The committee evaluated the size, composition and performance of the Board and each separate committee and also oversaw the reviews and updates of their relevant charters, as well as the Board diversity

policy and targets. We are satisfied that the Group is led by an active, diverse and knowledgeable governing body, which optimally positions it to create stakeholder value in the short, medium and long term. With 12 directors, 7 of whom are non-executive and 6 – independent, the Board is sufficiently well-staffed, drawing on varied industry knowledge and experience, multi-faceted viewpoints and expertise, which warrant quality decision making and leadership. In terms of demographic diversity, we are pleased that the Board, comprising of 92% HDI and 25% female directors, is far exceeding statutory B-BBEE requirements. However, we will explore boosting female representation in the future, striving to increase female directorship to 30%.

Additionally, the committee oversaw a process of self and peer evaluation for the individual directors and the effectiveness of the Board and its committees. The appraisals were completed by all directors, including the chairman, with the assistance of the company secretary. The scope of the assessments covered competency, skills, experience and effectiveness of members; Board’s agility, responsiveness and ability to drive strategy and govern ethically; and meeting and operational efficacy of the governing body and the individual committees. The results confirmed that AYO is led by a professional, well-functioning Board that sets the ethical tone for the Group, with strong regard for exemplar governing practices. The evaluation found no significant matters or material concerns in respect of the Board and the committees’ performance.

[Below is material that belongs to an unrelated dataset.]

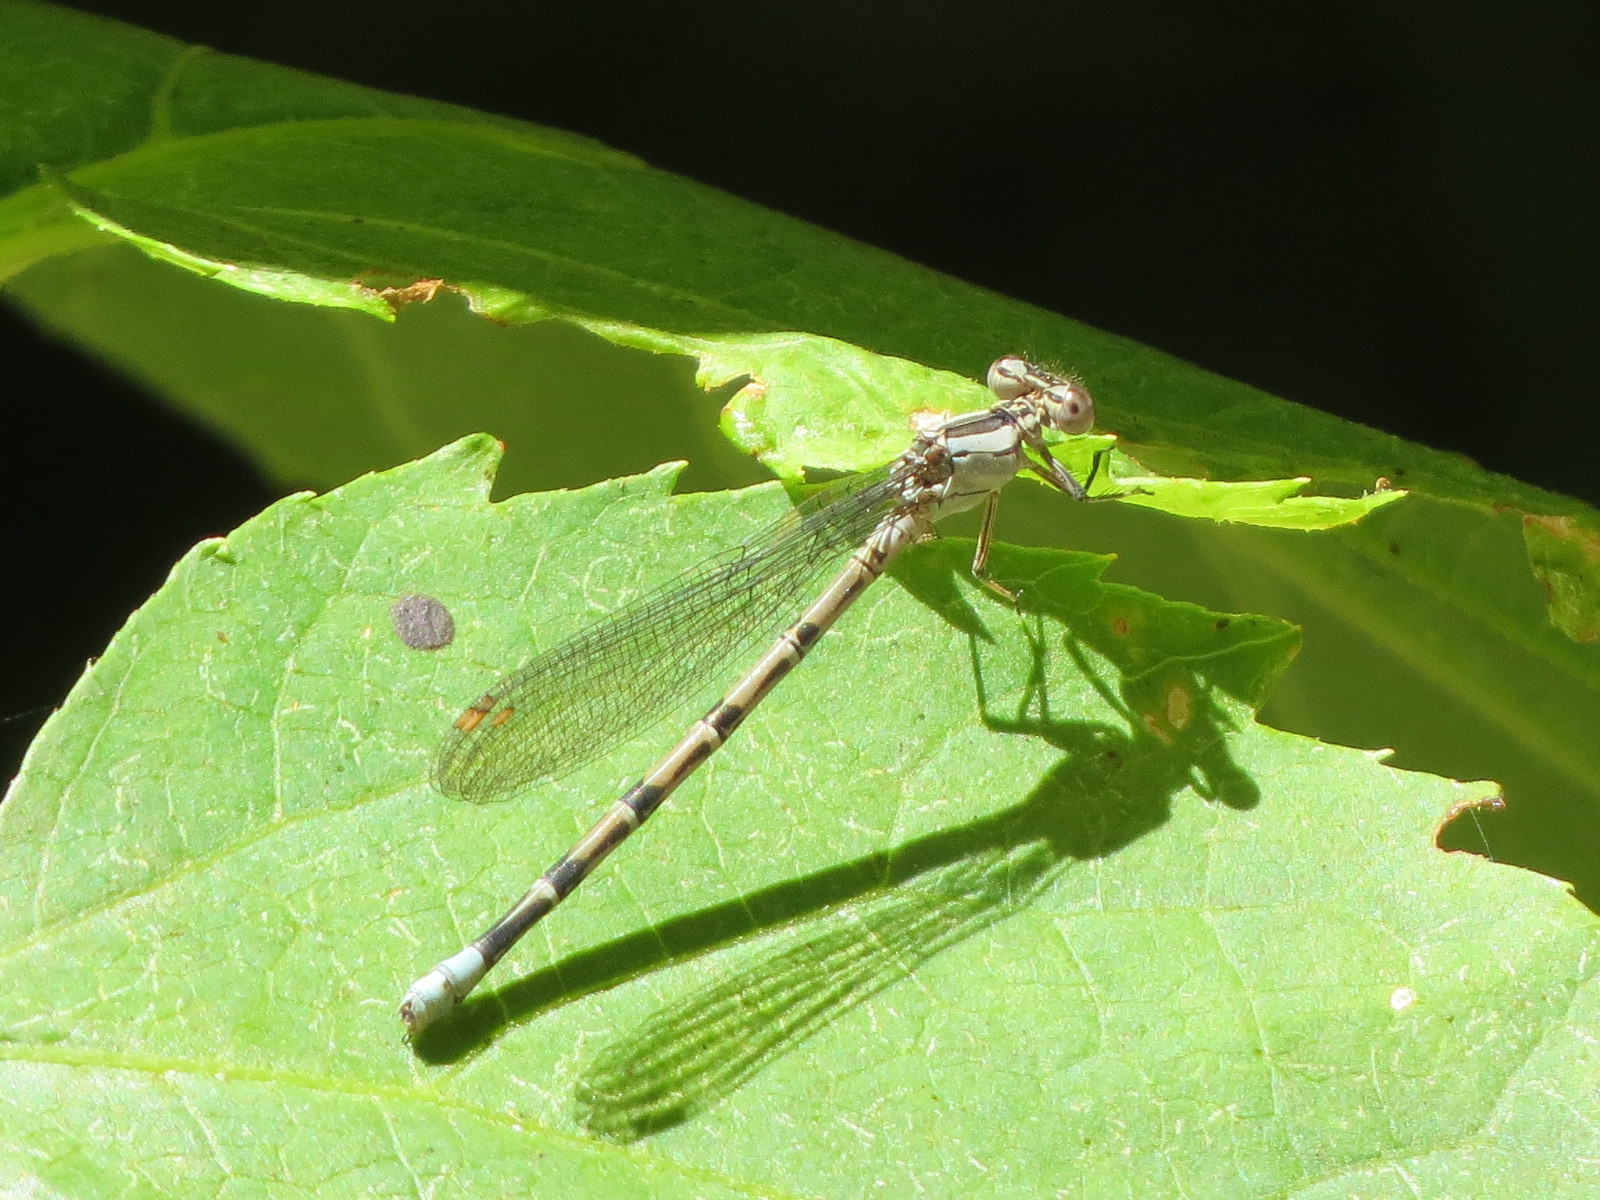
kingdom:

The nominations committee is satisfied that it has adequately fulfilled its responsibilities in accordance with its mandate during the reporting period. Going forward, we will continue to assess the size and composition of the Board against the evolving business requirements and recommend appointments of directors with due regard to race, gender and expertise diversity and the potential contribution of such new appointments to the promotion and execution of the Group’s vision and strategy. We will re-evaluate the charters and diversity policy of the Board and its committees in 2022 to ensure alignment with regulatory requirements and industry best practices, as well as continue to monitor the workings, performance and value contribution of individual directors and committee teams and track progress towards achievement of diversity targets.